Washington’s 2020 legislative session wraps up just as the extent of the coronavirus crisis is becoming clear and further illuminating holes in our health care system. We knew at the start of session that passing bills with much of a price tag would be an uphill battle, but we did see some movement forward on important legislation. Here’s an overview of our wins and losses – and a look ahead at opportunities to advance health equity in our state.
Health equity progress highlights
Coronavirus Response (HB 2965) – When Western Washington became ground zero for the novel coronavirus (which causes COVID-19) outbreak in the United States, legislators acted quickly to provide $200 million to slow the outbreak by funding medical supplies, isolation facilities, and lab testing. Insurance Commissioner Mike Kreidler ordered insurance companies to waive deductibles and co-payments for coronavirus tests, and Governor Inslee announced that the state will cover tests for all uninsured people.
Postpartum Coverage (SB 6128) – Washington legislators have extended Apple Care to a full year after giving birth, contingent on a federal match. This is a key measure that will protect the health of moms and babies and safeguard family economic security – if Congress also acts. We are closely monitoring federal legislation and will send action alerts when community action is needed.
Prescription Drug Affordability (SB 6088, HB 2662, SB 6087) – A trio of bills passed that will help address sky high prescription drug costs and ensure better access to life-saving medications. SB 6088 establishes a prescription drug affordability board responsible for reviewing prices to see if maximum price caps are needed. HB 2662 caps the cost of a 30-day insulin supply at $100 per month and creates a centralized purchasing process for insulin that mirrors the system used by the state to purchase childhood vaccines. SB 6087 similarly caps the out-of-pocket cost to patients for insulin at $100 per month.
Office of Equity (HB 1783) – This bill creates a state Office of Equity that will help reduce disparities and improve outcomes including in health by assisting agencies to apply an equity lens to all decision-making, policies and practices.
Bills that failed to pass
Health care affordability – EOI and partner organizations pushed for sustainable funding to make health coverage more universal and affordable. Ultimately, these bills failed to pass, leaving too many uninsured and underinsured in our state continuing to struggle to access health care.
HB 2821 was a time-sensitive bill that would have replaced a recently repealed federal tax on health insurance companies and used the funding to expand low-income health care programs.
HB 2679/SB 6451 proposed assessing a 3 percent fee on the “excess surplus” of non-profit health insurance companies to fund crucial public health infrastructure and subsidies for people ineligible for federal health care subsidies. Three health insurance companies in Washington are sitting on $4.4 billion in unrestricted surplus from unspent patient premiums.

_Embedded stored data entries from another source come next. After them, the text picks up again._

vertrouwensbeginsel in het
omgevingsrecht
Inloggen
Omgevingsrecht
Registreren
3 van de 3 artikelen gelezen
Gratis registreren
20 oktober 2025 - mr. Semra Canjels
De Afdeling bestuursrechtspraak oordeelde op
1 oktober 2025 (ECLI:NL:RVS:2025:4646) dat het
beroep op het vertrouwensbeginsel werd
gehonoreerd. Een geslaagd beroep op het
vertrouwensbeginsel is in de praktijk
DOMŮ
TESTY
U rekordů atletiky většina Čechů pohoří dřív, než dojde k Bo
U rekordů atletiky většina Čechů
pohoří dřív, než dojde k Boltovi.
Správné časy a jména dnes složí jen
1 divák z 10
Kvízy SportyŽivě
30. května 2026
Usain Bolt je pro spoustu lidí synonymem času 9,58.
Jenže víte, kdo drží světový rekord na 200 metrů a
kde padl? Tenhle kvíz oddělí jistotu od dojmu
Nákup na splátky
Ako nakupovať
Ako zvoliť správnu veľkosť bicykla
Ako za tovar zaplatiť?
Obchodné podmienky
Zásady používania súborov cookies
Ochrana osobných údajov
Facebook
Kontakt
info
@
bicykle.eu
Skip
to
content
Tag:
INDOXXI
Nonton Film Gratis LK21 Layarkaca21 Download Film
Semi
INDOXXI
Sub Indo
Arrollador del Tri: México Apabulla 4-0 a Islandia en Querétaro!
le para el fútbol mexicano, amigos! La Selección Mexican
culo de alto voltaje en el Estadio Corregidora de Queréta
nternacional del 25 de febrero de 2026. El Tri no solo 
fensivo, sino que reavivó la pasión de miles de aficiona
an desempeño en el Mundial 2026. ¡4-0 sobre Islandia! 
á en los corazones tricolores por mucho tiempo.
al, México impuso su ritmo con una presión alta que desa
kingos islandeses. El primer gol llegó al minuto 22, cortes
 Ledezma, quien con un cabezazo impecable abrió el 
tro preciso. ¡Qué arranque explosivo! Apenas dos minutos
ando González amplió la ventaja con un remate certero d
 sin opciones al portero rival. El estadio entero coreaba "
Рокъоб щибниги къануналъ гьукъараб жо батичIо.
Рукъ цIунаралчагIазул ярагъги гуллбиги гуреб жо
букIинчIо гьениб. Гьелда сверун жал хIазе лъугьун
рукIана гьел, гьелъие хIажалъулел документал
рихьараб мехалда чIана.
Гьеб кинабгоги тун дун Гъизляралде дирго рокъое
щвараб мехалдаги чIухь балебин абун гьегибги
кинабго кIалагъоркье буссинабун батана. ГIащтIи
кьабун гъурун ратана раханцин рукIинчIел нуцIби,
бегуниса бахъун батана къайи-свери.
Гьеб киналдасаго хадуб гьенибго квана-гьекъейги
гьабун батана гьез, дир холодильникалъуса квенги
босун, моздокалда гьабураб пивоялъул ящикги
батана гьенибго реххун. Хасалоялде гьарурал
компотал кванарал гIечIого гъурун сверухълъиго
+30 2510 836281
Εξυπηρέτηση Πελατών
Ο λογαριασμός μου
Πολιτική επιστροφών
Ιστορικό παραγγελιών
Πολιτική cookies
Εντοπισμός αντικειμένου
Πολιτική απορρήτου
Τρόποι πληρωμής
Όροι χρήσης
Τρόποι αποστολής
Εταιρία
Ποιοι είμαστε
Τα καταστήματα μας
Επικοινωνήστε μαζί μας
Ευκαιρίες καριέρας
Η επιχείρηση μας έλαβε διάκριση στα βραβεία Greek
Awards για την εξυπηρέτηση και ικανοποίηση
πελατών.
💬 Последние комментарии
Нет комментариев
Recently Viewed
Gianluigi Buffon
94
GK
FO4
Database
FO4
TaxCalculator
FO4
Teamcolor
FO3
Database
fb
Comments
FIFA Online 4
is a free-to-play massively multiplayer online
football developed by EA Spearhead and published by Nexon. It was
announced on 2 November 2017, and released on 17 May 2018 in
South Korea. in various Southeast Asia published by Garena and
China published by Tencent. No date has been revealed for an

HB 2901 would have assessed a 1 percent fee on all health insurance claims paid and used the revenue for health care premium assistance for people enrolled in Qualified Health Plans on the Health Benefit Exchange with incomes up to 500% of the Federal Poverty Level.
Apple Health to age 26 (HB 1697) was aimed at expanding insurance coverage to undocumented young adults, who often lack access to life-saving medical care. While many legislators supported this approach, cost was a barrier. More expansive changes under consideration for 2021 may incorporate this population.
Healthy system transparency (HB 2036) would have improved transparency of hospital and ambulatory surgical center finances. Key provisions included standardizing reporting of “facility fee” charges patients often see on hospital bills, and requiring disclosure if hospitals are making money via debt collection agencies.
The groundbreaking Cascade Care policy passed by the Washington State Legislature in 2019 creates a national model for affordable, quality health coverage options, including standardized plans, a public option with price controls, and extensive subsidies for low- and middle-income residents. These elements are now under development. To fully realize Cascade Care’s promise, however, Washington will need reliable, sustainable new funding sources. The rapidly evolving coronavirus crisis, threat of a possibly deep recession, and major national and state elections all add uncertainty to the policy landscape. But we know that health care access and affordability will be front and center in the public debates.